SANGATTA – Sektor tambang di Kutai Timur sedang berproduksi dengan intensitas cukup tinggi saat ini. Akan tetapi, sejumlah perusahaan batu bara masih ada yang menggunakan jalan fasilitas umum. Untuk itu, Dinas Lingkungan Hidup (DLH) Kutim meminta perusahaan tambang yang menggunakan jalan umum untuk kegiatan houling membuat jalur underpass maupun flyover, agar tidak merusak jalan umum.
Kepala Dinas LH Kutim, Ence Achmad Rafiddin Rizal mengatakan memang sudah ada aturan yang mewajibkan perusahaan tambang atau sawit yang melewati jalan negara atau provinsi. Padahal jalan itu merupakan fasilitas umum, yang tidak boleh melewatinya secara langsung. Akan tetapi harus menggunakan jalan terowongan atau underpass serta jembatan layang atau flyover, yang dibangun oleh perusahaan itu sendiri.
Hal ini diatur dalam Peraturan Daerah (Perda) Kaltim Nomor 10/2012 tentang Penyelenggaraan Jalan Umum dan Jalan Khusus untuk Kegiatan Pengangkutan Batu Bara dan Kepala Sawit. “Aturan ini juga diperkuat dengan Peraturan Gubernur (Pergub) Kaltim Nomor 43/2013 tentang Petunjuk Teknis Penyelenggaraan Jalan Umum dan Jalan Khusus untuk Kegiatan Pengangkutan Batu Bara dan Kelapa Sawit,” jelas Rizal.

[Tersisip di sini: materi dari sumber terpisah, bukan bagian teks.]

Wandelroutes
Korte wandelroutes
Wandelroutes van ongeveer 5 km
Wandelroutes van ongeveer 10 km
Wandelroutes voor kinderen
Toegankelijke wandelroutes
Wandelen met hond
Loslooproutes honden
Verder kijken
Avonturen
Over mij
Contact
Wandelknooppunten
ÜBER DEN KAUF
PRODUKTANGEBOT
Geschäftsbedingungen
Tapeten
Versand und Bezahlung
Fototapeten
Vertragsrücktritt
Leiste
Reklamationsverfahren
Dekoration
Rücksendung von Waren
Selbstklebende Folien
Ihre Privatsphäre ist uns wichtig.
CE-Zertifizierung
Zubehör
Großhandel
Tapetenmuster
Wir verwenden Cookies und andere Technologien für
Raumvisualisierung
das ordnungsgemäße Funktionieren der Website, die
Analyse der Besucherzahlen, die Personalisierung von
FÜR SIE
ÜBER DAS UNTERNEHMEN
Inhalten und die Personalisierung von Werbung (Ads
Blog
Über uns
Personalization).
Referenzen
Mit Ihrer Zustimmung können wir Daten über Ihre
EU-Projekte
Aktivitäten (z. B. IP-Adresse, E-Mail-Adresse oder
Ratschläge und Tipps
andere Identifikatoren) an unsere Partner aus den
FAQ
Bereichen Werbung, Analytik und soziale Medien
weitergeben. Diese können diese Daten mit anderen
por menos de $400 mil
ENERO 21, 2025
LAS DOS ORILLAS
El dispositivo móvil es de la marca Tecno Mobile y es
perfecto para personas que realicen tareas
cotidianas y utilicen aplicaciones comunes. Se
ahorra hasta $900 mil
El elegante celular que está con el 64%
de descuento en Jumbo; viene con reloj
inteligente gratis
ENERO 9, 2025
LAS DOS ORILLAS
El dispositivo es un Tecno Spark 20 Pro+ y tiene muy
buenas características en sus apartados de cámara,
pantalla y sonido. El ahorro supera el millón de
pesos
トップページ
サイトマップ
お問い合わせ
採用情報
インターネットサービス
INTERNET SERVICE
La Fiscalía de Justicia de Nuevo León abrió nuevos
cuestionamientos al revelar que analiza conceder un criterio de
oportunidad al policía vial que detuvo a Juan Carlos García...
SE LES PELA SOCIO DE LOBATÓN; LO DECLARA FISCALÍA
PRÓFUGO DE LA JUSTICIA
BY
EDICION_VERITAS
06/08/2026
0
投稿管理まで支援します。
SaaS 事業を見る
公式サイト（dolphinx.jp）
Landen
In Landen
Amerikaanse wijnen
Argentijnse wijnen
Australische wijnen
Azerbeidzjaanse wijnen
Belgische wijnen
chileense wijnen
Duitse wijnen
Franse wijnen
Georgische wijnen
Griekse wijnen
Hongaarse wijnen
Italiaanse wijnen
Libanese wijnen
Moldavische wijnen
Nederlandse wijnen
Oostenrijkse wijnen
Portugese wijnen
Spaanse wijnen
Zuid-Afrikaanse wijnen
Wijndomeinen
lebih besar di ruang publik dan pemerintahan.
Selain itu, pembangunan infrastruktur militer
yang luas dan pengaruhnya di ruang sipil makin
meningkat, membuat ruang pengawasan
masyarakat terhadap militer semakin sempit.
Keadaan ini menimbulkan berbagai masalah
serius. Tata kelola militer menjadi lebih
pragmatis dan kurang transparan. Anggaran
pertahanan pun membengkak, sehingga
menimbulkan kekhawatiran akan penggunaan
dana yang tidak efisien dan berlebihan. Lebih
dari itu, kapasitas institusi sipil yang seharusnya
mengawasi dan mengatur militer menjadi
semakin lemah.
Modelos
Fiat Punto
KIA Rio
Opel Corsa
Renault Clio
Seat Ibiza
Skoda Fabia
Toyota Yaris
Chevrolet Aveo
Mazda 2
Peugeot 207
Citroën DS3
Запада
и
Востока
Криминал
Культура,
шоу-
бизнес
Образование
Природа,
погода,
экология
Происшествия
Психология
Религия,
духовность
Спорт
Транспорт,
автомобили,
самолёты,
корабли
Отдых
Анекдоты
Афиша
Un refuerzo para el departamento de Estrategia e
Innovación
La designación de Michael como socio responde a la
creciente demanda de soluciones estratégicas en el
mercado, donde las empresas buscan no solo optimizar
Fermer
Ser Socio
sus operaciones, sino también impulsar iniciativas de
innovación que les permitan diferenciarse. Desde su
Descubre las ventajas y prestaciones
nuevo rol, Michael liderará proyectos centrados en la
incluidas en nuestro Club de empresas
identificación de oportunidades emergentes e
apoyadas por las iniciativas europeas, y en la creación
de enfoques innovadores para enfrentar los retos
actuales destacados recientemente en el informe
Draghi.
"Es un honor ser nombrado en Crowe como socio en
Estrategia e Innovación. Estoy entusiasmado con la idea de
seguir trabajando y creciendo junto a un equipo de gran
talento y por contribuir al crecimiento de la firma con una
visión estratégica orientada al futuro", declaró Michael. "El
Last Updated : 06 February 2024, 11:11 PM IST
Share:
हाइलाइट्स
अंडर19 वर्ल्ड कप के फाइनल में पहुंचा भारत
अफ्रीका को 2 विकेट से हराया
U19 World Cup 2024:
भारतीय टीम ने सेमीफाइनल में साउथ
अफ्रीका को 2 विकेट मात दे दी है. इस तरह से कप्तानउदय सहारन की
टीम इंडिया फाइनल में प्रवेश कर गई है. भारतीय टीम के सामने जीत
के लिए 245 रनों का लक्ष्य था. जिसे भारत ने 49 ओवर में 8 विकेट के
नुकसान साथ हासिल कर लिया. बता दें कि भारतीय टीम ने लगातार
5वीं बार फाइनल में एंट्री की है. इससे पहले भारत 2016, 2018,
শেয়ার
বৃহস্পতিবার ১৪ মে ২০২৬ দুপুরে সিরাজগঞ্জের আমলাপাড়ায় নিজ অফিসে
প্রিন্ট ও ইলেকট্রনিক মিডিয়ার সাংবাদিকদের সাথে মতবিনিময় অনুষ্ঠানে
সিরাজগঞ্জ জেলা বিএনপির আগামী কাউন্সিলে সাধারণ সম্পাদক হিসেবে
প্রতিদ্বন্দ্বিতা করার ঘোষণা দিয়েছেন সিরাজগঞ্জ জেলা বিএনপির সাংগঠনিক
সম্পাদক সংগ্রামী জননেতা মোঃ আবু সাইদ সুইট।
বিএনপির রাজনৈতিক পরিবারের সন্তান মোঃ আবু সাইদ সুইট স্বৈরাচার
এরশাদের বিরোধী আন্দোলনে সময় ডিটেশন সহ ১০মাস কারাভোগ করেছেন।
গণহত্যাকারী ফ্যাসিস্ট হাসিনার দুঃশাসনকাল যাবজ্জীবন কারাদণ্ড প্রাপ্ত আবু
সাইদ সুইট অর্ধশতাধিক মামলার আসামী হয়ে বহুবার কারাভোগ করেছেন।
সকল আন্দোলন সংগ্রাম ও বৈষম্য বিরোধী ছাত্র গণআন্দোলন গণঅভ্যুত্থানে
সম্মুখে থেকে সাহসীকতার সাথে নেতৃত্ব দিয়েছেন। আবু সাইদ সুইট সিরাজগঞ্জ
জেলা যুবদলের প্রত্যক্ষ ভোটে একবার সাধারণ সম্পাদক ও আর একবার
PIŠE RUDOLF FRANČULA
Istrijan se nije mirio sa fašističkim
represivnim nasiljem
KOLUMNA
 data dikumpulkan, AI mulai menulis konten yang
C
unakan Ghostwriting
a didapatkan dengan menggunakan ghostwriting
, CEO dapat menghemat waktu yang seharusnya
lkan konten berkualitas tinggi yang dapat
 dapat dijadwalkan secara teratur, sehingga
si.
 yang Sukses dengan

Saat ini salah satu perusahaan tambang di Kutim yang belum memiliki jalur underpass, kata dia, adalah PT Indexim Coalindo yang ada di Kecamatan Kaliorang. Ketika pihak Indexim mengajukan rencana untuk penurunan level jalan houling mereka, kemudian DLH menyarankan juga untuk membangun jalur underpass pada jalan negara yang mereka lewati, dan pihak perusahaan menyetujuinya. Harapan DLH Kutim, jalur underpass tersebut sudah selesai dibangun dan bisa digunakan pada 2018 mendatang.
“Beberapa perusahaan pertambangan yang sudah membuat jalur underpass diantaranya seperti PT Kaltim Prima Coal (KPC) dan PT GAM (Ganda Alam Makmur) di Sangkulirang,” sebutnya.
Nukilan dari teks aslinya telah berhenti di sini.